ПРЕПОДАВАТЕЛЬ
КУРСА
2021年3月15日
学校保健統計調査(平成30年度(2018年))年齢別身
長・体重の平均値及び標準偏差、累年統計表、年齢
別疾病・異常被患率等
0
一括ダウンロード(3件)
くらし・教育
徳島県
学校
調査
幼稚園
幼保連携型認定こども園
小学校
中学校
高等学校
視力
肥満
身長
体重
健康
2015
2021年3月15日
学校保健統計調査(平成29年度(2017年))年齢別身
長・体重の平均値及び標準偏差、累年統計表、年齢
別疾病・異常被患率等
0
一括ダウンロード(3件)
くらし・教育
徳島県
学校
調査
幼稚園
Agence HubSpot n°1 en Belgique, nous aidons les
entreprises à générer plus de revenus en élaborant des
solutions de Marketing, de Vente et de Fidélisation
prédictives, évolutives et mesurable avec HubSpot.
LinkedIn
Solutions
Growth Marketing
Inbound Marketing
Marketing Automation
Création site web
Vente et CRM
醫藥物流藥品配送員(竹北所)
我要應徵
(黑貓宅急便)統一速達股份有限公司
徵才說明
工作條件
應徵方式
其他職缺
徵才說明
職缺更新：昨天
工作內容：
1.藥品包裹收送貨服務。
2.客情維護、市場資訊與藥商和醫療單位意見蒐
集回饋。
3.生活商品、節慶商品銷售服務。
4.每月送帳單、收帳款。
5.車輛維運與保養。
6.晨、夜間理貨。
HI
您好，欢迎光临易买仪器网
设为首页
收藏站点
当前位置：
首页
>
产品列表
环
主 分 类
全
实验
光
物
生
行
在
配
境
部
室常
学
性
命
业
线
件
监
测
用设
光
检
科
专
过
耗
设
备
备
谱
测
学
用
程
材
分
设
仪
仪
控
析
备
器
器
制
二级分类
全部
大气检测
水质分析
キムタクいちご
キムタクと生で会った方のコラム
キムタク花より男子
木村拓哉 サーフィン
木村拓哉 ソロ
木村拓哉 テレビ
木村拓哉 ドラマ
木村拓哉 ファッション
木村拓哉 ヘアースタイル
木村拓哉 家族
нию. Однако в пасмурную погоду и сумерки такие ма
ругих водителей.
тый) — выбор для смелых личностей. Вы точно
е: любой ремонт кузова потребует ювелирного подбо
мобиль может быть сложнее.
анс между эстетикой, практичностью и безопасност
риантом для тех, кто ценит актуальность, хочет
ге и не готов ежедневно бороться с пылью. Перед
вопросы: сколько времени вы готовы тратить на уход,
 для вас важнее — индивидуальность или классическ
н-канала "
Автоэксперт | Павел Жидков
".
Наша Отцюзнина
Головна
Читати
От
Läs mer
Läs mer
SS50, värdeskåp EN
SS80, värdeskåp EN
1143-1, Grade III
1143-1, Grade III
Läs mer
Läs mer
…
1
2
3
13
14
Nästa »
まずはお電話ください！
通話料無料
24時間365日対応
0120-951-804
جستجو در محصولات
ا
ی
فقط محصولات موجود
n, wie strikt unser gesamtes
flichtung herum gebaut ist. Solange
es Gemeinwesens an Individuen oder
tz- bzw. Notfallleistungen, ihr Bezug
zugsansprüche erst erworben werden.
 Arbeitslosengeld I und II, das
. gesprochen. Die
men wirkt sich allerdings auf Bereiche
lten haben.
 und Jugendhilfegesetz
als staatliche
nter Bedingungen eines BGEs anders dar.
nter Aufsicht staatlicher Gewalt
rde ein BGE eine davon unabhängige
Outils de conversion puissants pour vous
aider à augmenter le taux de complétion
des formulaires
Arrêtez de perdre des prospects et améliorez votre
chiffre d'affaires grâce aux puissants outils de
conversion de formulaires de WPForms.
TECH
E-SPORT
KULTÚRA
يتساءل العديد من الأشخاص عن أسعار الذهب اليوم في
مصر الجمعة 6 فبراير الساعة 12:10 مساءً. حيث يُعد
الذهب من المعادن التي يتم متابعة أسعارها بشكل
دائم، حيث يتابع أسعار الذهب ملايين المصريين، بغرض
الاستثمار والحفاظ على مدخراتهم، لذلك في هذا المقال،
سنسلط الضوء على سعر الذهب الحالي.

- - - -

**What this task involves:** Reproduce the data above verbatim, from its first line up to and including the line that contains "als staatliche".

**Solved problem:**
ПРЕПОДАВАТЕЛЬ
КУРСА
2021年3月15日
学校保健統計調査(平成30年度(2018年))年齢別身
長・体重の平均値及び標準偏差、累年統計表、年齢
別疾病・異常被患率等
0
一括ダウンロード(3件)
くらし・教育
徳島県
学校
調査
幼稚園
幼保連携型認定こども園
小学校
中学校
高等学校
視力
肥満
身長
体重
健康
2015
2021年3月15日
学校保健統計調査(平成29年度(2017年))年齢別身
長・体重の平均値及び標準偏差、累年統計表、年齢
別疾病・異常被患率等
0
一括ダウンロード(3件)
くらし・教育
徳島県
学校
調査
幼稚園
Agence HubSpot n°1 en Belgique, nous aidons les
entreprises à générer plus de revenus en élaborant des
solutions de Marketing, de Vente et de Fidélisation
prédictives, évolutives et mesurable avec HubSpot.
LinkedIn
Solutions
Growth Marketing
Inbound Marketing
Marketing Automation
Création site web
Vente et CRM
醫藥物流藥品配送員(竹北所)
我要應徵
(黑貓宅急便)統一速達股份有限公司
徵才說明
工作條件
應徵方式
其他職缺
徵才說明
職缺更新：昨天
工作內容：
1.藥品包裹收送貨服務。
2.客情維護、市場資訊與藥商和醫療單位意見蒐
集回饋。
3.生活商品、節慶商品銷售服務。
4.每月送帳單、收帳款。
5.車輛維運與保養。
6.晨、夜間理貨。
HI
您好，欢迎光临易买仪器网
设为首页
收藏站点
当前位置：
首页
>
产品列表
环
主 分 类
全
实验
光
物
生
行
在
配
境
部
室常
学
性
命
业
线
件
监
测
用设
光
检
科
专
过
耗
设
备
备
谱
测
学
用
程
材
分
设
仪
仪
控
析
备
器
器
制
二级分类
全部
大气检测
水质分析
キムタクいちご
キムタクと生で会った方のコラム
キムタク花より男子
木村拓哉 サーフィン
木村拓哉 ソロ
木村拓哉 テレビ
木村拓哉 ドラマ
木村拓哉 ファッション
木村拓哉 ヘアースタイル
木村拓哉 家族
нию. Однако в пасмурную погоду и сумерки такие ма
ругих водителей.
тый) — выбор для смелых личностей. Вы точно
е: любой ремонт кузова потребует ювелирного подбо
мобиль может быть сложнее.
анс между эстетикой, практичностью и безопасност
риантом для тех, кто ценит актуальность, хочет
ге и не готов ежедневно бороться с пылью. Перед
вопросы: сколько времени вы готовы тратить на уход,
 для вас важнее — индивидуальность или классическ
н-канала "
Автоэксперт | Павел Жидков
".
Наша Отцюзнина
Головна
Читати
От
Läs mer
Läs mer
SS50, värdeskåp EN
SS80, värdeskåp EN
1143-1, Grade III
1143-1, Grade III
Läs mer
Läs mer
…
1
2
3
13
14
Nästa »
まずはお電話ください！
通話料無料
24時間365日対応
0120-951-804
جستجو در محصولات
ا
ی
فقط محصولات موجود
n, wie strikt unser gesamtes
flichtung herum gebaut ist. Solange
es Gemeinwesens an Individuen oder
tz- bzw. Notfallleistungen, ihr Bezug
zugsansprüche erst erworben werden.
 Arbeitslosengeld I und II, das
. gesprochen. Die
men wirkt sich allerdings auf Bereiche
lten haben.
 und Jugendhilfegesetz
als staatliche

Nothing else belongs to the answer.